Maintain Daily Records. Allocate 15 minutes everyday to do a little bookkeeping each day. This is one of the most basic rules. If you don't have accurate records, you don't have an accurate picture of your business. There is no right or wrong record-keeping system. What matters most is that you have a record-keeping system and you use it.
Bank account statements. Always request a statement with a month-end cut-off date. This will make it easier for you to reconcile your statement and track expenses.
Keep an audit trail.The goal here is to be able to quickly and easily retrace your company's financial activities. Record all of your invoices and cheques in numerical order. Never skip numbers.
Be consistent. Consistency is the key to successful bookkeeping. Most of us tend to make things harder than they need to be. Keep filing simple and use consistent wording in ledgers and in software files. This will save you and your accountant time at year-end when you are preparing statements and reports.

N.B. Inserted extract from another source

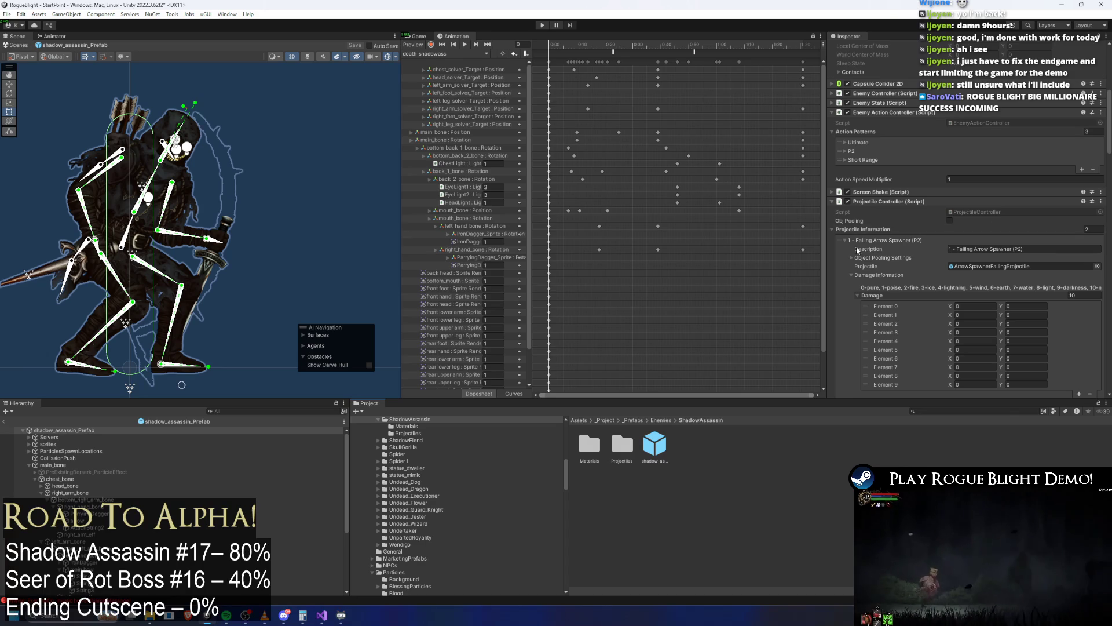
Set the projectile's Hit Sound Type to Blade_light and start a play test.
scroll(1014, 256, "down", 10)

Use a computer. Bookkeeping software makes it easy to track income and expenses, prepare tax documents and summarize your company's financial activities. Make sure that you are trained in the basics, even if you are outsourcing. Take the time to set up your financial accounts correctly from the start. Always ensure that records are backed up for safekeeping.
Cash or Accrual. Choose the right accounting system for your business. Cash accounting is much simpler - you count income when you receive it and expenses when you pay them. In the accrual method you count expenses when they happen, not when you receive or pay them.
You are not really selling products or services; you are selling customer satisfaction. Satisfied customers are repeat customers and are likely to refer new clients to you. It costs ten times as much to acquire a new customer than it does to retain a current customer. Be open new ideas that can improve your business.
The competent manager will research and gather information to assist in making the decisions and changes necessary to stay profitable in a competitive world. Stay within your budget
Every business should operate from a budget. Use last year's financial reports serve as an excellent guide to setting this year's budget. Research Community Needs
Be sure the community can support your business.
Some areas are not large enough to warrant certain specialty shops. A gift shop, may take a population base of 50,000 people to make it profitable A super market can be profitable in a town of only a few thousand. Put yourself in the right place at the right time!